## Job
Reproduce the dataset entries below word for word, leaving out the pictures.

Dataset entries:
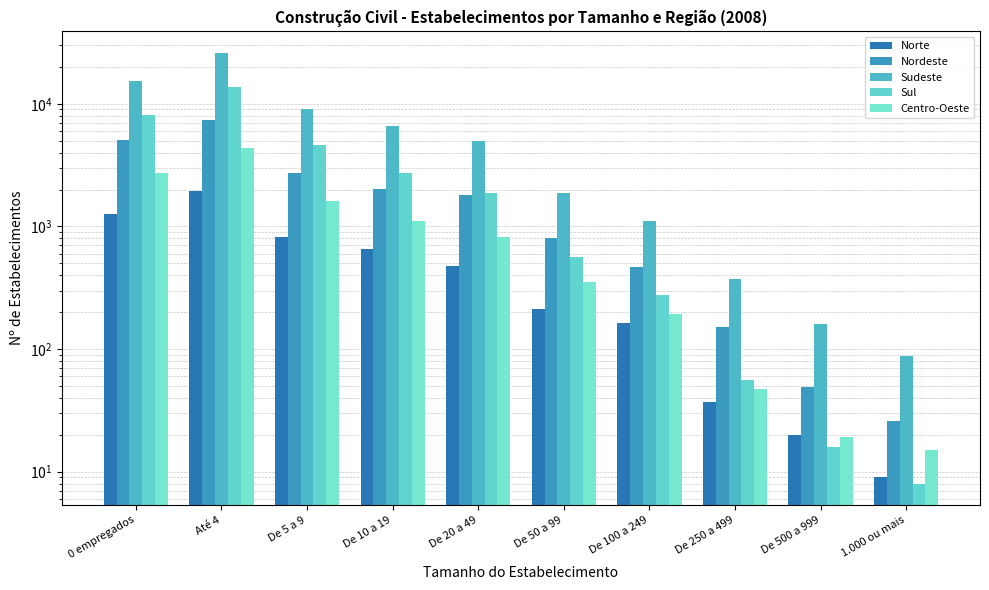

How many values in the Nordeste series are below 1803?

5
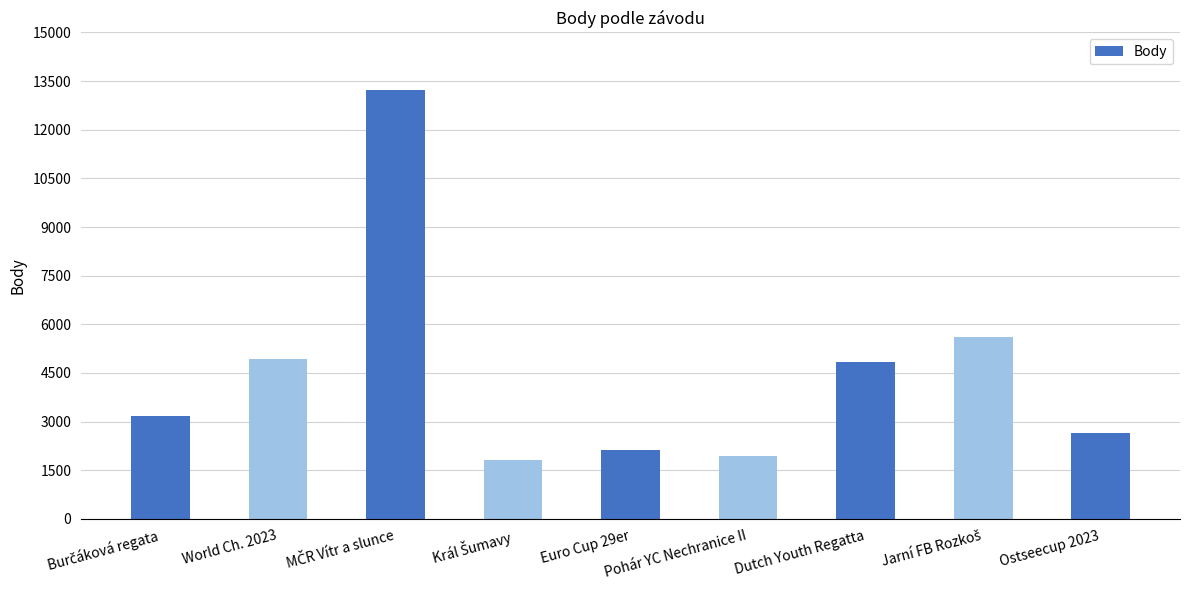

Reading right to left, extract all data points from this chart.

2658	5600	4824	1940	2113	1825	13212	4938	3172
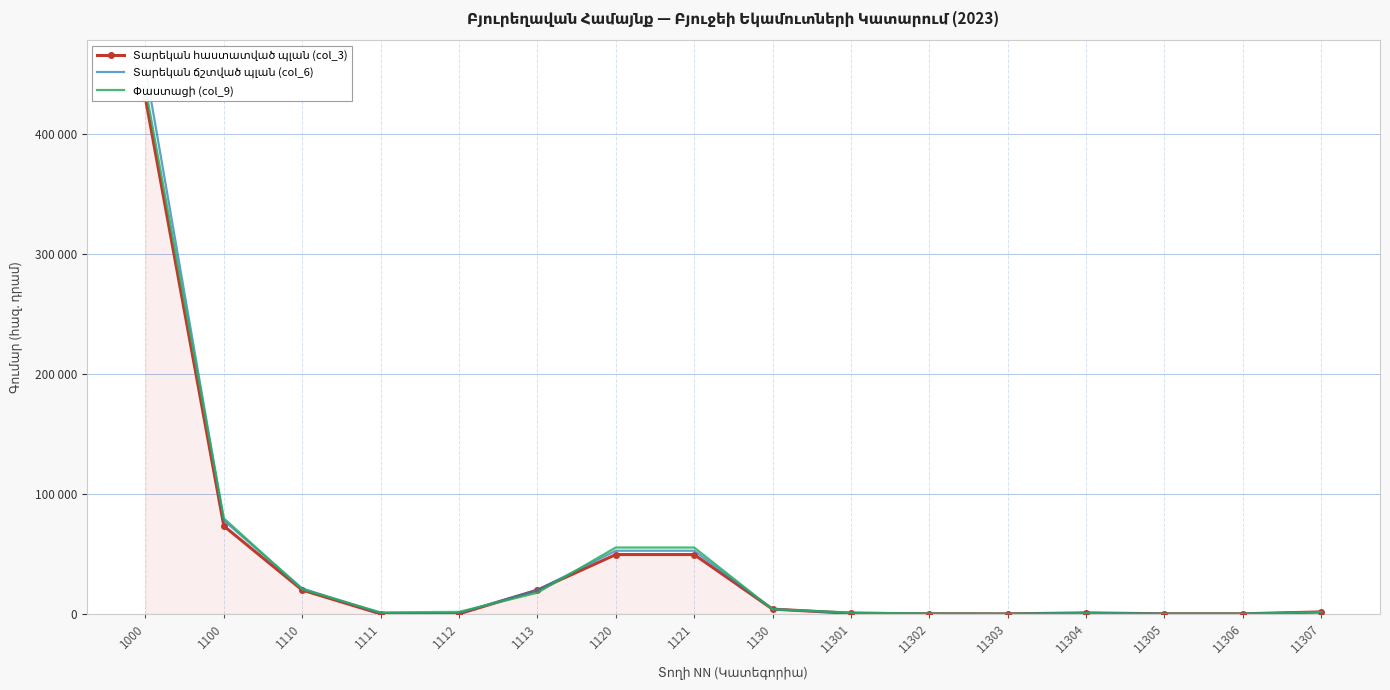

Where is the first local maximum for Տարեկան հաստատված պլան (col_3)?

11304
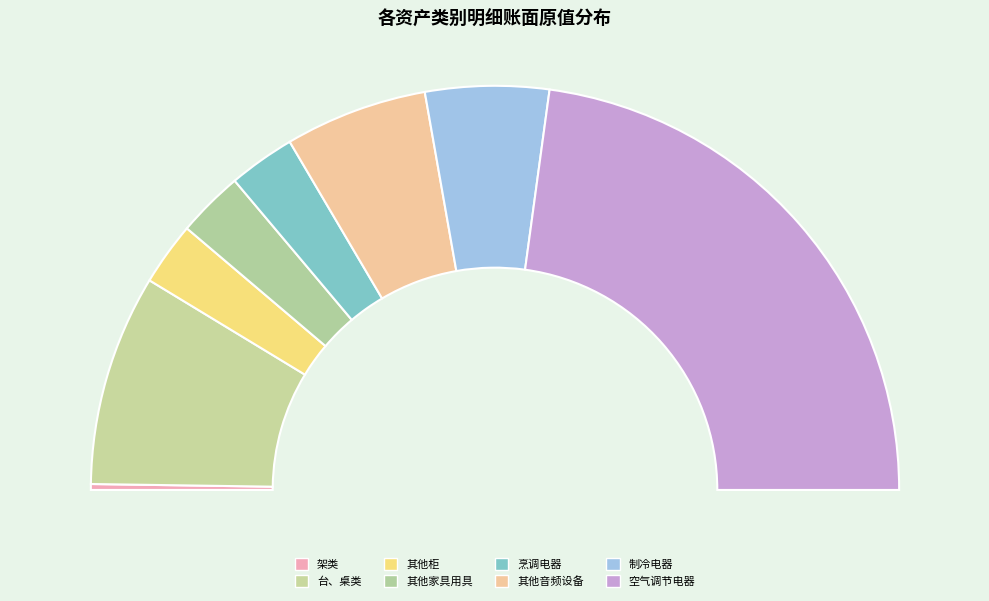

What is the change in value from 其他家具用具 to 制冷电器?

+6000.0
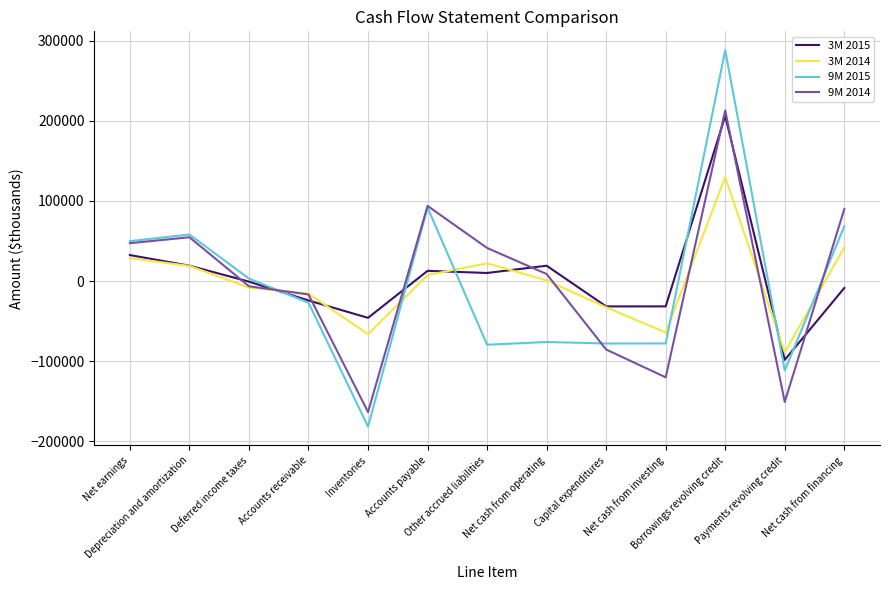

What is the maximum value shown in the chart?

288177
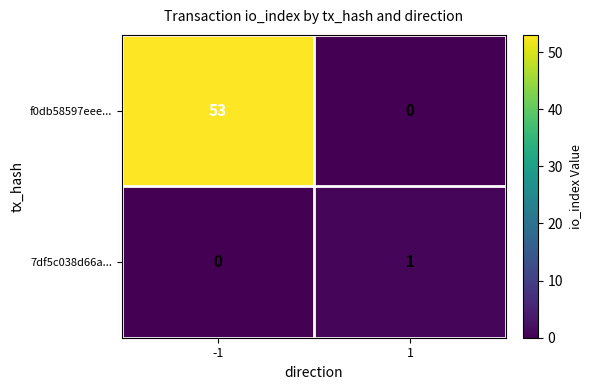

Reading left to right, list all the values displayed in this chart.

f0db58597eee...: 53	0
7df5c038d66a...: 0	1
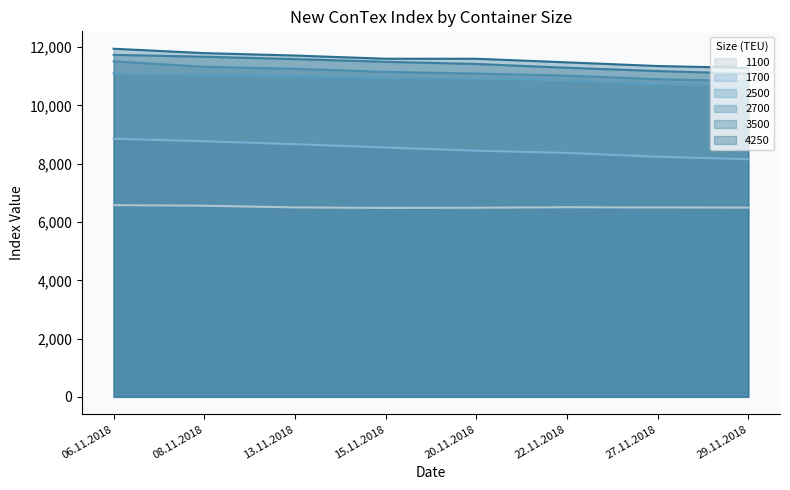

At 06.11.2018, list the series in order from smallest to largest.

1100, 1700, 2500, 2700, 3500, 4250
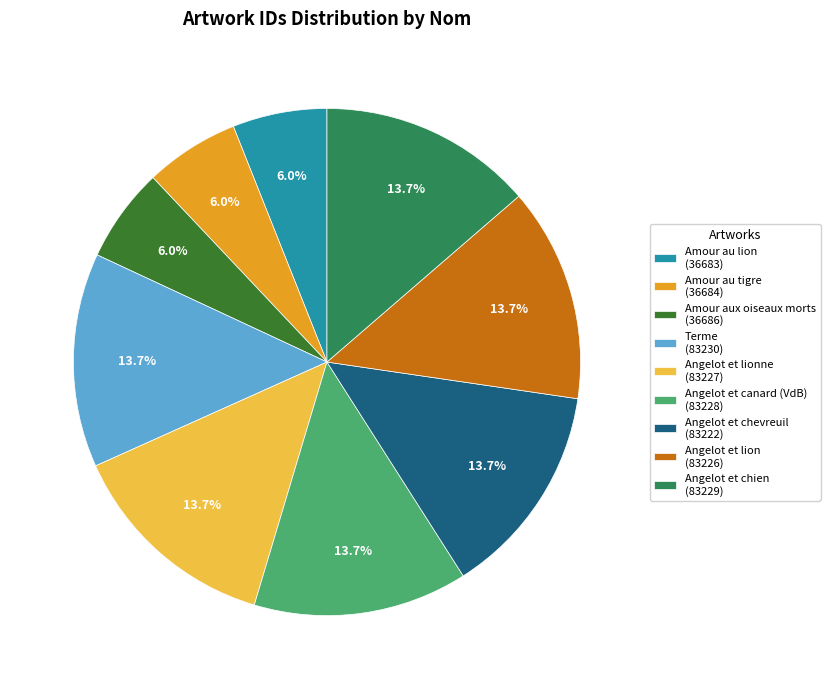

Which has a higher value, Angelot et lionne (83227) or Amour au lion (36683)?

Angelot et lionne (83227)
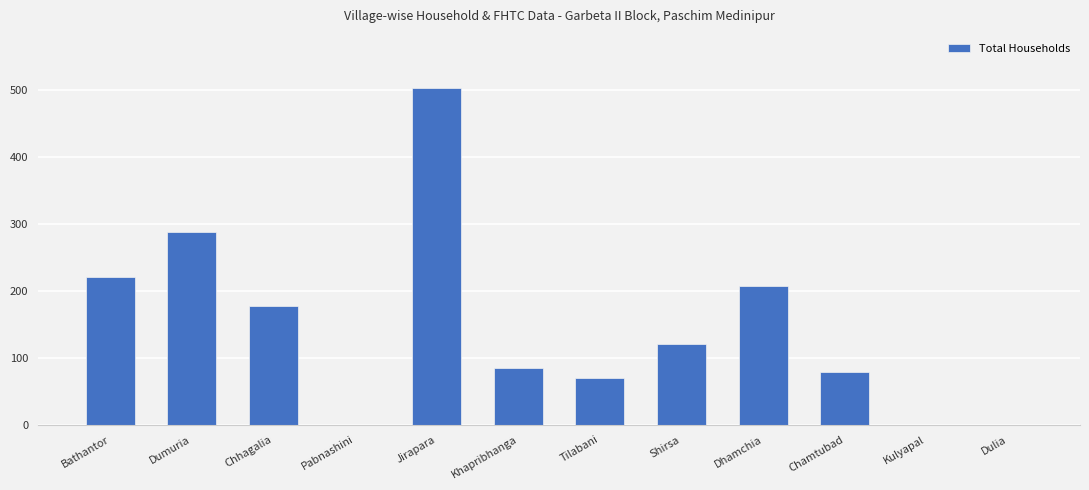

Reading left to right, list all the values displayed in this chart.

Bathantor=220	Dumuria=288	Chhagalia=177	Pabnashini=0	Jirapara=503	Khapribhanga=85	Tilabani=70	Shirsa=120	Dhamchia=207	Chamtubad=78	Kulyapal=0	Dulia=0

## Reply to the exercise
How many values in the Nordeste series are below 1803?

5

Reading right to left, extract all data points from this chart.

2658	5600	4824	1940	2113	1825	13212	4938	3172

Where is the first local maximum for Տարեկան հաստատված պլան (col_3)?

11304

What is the change in value from 其他家具用具 to 制冷电器?

+6000.0

What is the maximum value shown in the chart?

288177

Reading left to right, list all the values displayed in this chart.

f0db58597eee...: 53	0
7df5c038d66a...: 0	1

At 06.11.2018, list the series in order from smallest to largest.

1100, 1700, 2500, 2700, 3500, 4250

Which has a higher value, Angelot et lionne (83227) or Amour au lion (36683)?

Angelot et lionne (83227)

Reading left to right, list all the values displayed in this chart.

Bathantor=220	Dumuria=288	Chhagalia=177	Pabnashini=0	Jirapara=503	Khapribhanga=85	Tilabani=70	Shirsa=120	Dhamchia=207	Chamtubad=78	Kulyapal=0	Dulia=0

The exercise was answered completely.